◆ **WRITTEN TASK**: According to the passage on the shape of data distributions, which summary measures should be used when data do not have normal distribution?

◆ **QUOTED PASSAGE**:

▬▬▬▬▬▬

There are two main ways to explore the shape (distribution) of a sample of data values:

  • Graphically – using frequency histograms or tally plots draws a picture of the sample shape.
  • Shape statistics – such as skewness and kurtosis. These give values to how central the average is and how clustered around the average the data are.

The ultimate goal is to determine what kind of distribution your data forms. If you have normal distribution you have a wide range of options when it comes to data summary and subsequent analysis.

Types of data distribution

There are many “shapes” of data, commonly encountered ones are:

  • Normal (also called Gaussian)
  • Poisson
  • Binomial

In general, your aim is to work out if you have normal distribution or not. If you do have normal distribution you can use mean and standard deviation for summary. If you do not have normal distribution you need to use median and IQR instead.

The normal distribution (also called Gaussian) has well-explored characteristics and such data are usually described as parametric. If data are not parametric they can be described as skewed or non-parametric.

▬▬▬▬▬▬

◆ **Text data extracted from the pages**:
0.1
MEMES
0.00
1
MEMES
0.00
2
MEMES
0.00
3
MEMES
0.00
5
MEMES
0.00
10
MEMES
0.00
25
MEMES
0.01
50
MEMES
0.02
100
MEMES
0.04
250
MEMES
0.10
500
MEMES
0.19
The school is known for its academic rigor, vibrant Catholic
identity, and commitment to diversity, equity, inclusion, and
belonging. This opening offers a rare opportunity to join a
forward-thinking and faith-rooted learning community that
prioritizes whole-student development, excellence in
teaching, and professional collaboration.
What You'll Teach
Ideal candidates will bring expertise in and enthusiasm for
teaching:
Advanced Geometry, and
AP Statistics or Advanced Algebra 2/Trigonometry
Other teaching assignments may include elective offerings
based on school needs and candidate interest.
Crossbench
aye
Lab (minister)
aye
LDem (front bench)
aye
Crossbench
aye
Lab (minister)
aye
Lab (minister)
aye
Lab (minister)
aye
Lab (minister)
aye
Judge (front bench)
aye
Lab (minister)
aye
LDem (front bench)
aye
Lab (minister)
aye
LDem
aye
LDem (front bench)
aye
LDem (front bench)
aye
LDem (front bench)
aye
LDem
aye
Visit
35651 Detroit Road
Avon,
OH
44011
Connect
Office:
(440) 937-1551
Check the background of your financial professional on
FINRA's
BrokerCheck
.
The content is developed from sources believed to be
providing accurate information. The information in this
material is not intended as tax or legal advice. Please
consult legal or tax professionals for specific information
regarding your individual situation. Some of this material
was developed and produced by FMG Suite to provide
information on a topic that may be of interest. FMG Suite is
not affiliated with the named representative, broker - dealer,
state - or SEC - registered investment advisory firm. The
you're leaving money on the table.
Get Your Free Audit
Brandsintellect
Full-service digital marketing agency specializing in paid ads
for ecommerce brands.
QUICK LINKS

▬▬▬▬▬▬

◆ **RESPONSE TO THE TASK**: Median and IQR